First things first, you’ll need the right equipment to properly grind it, weigh it, and add the correct ratio of water at the right temperature. So here’s a step by step guide to brewing great coffee.

Grinding the coffee

First, you are going to want to weight out the right amount. Generally, any kitchen scale will work, but this Hario will not only weigh the right amount. But, will also time your pour when you end up making your coffee as well.
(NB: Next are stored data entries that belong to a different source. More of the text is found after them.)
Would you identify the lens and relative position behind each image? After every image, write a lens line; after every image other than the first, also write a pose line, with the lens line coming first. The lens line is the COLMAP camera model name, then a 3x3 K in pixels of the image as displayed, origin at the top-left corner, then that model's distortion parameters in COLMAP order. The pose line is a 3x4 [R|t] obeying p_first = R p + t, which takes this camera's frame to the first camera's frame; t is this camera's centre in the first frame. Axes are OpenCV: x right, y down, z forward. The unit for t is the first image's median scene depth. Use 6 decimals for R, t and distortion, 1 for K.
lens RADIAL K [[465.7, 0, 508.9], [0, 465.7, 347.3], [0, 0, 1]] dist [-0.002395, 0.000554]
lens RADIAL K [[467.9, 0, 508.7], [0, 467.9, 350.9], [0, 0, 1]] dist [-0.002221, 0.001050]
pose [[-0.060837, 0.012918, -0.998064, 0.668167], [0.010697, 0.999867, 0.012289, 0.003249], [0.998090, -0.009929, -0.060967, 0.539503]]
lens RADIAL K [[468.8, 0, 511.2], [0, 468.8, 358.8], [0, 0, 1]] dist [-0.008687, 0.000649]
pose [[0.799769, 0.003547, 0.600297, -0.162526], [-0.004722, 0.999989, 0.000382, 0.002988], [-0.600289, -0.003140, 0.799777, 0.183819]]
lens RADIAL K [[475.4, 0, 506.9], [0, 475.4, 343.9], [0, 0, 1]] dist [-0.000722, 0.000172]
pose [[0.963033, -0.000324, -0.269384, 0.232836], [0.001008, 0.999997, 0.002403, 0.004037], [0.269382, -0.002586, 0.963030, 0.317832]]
Get a hand grinder for a budget-friendly cup. But, if you want to treat yourself, I recommend an electric blender. The type of grinder specifically should be a burr grinder; other mills can negatively affect the quality of your cup. You may opt to purchase this from a non-independent business depending on your budget, especially for an electric one.

Boiling Water

Pilot Coffee has this top-of-the-line gooseneck kettle like this one or Library also has excellent options here. You can always just boil water using the pot you already have at home, but if you want to get deep into it, a gooseneck kettle helps, especially if you are going to use a pour-over method.

Shop Pilot, Library

Manual Brewing Methods

I don’t own a coffee maker, but one of my favourite baristas in the city has told me multiple times that you can make the perfect cup of coffee with almost any machine, you just need to measure out the correct water to coffee ratio, experiment with your grinds, and find the right brewing method for you. Here are a few to try today!


The Aeropress

One of the most convenient ways to make a cup of coffee at home. I use this regularly and feel as if I can be a little less careful with how much coffee I put in my weight and how long I brew it for a while also getting a great cup of coffee in the end. The other beautiful thing is that it’s straightforward to clean. Just knock out the filter after you’re done, and most of the coffee comes right out into the garbage. Rinse it and reuse it.

The Mountain

I just bought this, still have yet to use it, and am excited to test yet another drip method. It’s designed to be more comfortable than some other hand pouring techniques because of the way it drips, and I got mine from Library Coffee.

The Chemex


I use a Chemex with a metal cone filter because, frankly, I’m not expert enough to pour it with their paper filters and distribute the water evenly etc. I have recently started to put a paper filter inside of the cone, this probably isn’t “correct,” but I’ve been making a great clean cup of coffee. A side benefit of a Chemex is that you can also use it as a decanter for wine, according to our friends at Happy Coffee and Wine.


The Hario v60


I bought a Hario but can’t make a decent cup of coffee with it myself. It requires a lot more monitoring and a lot more patience, which I don’t usually have BEFORE drinking my cup of coffee. Getting started with their starter kit is a high price point.



A French Press

French Press

Arguably the easiest way to make a few cups of joe, not my personal favourite. And unlike most, it isn’t because it can get a little thick with sediment towards the end. I find them a pain in the ass to clean.


Time To Enjoy!

When it comes time to drink your coffee, I prefer to drink it out of a glass, like wine. Get insulated glass mugs like these. As for milk, while I prefer to drink my coffee black, some of you are looking to make lattes or just add a bit of milk. Carbonic coffee is offering a free bag of coffee along with a purchase of their case of white gold, aka Oat Milk.



Now that you know how to brew that perfect cup of joe, hopefully, it’ll temporarily satisfy your craving for that daily coffee run most of us had when the world was going round.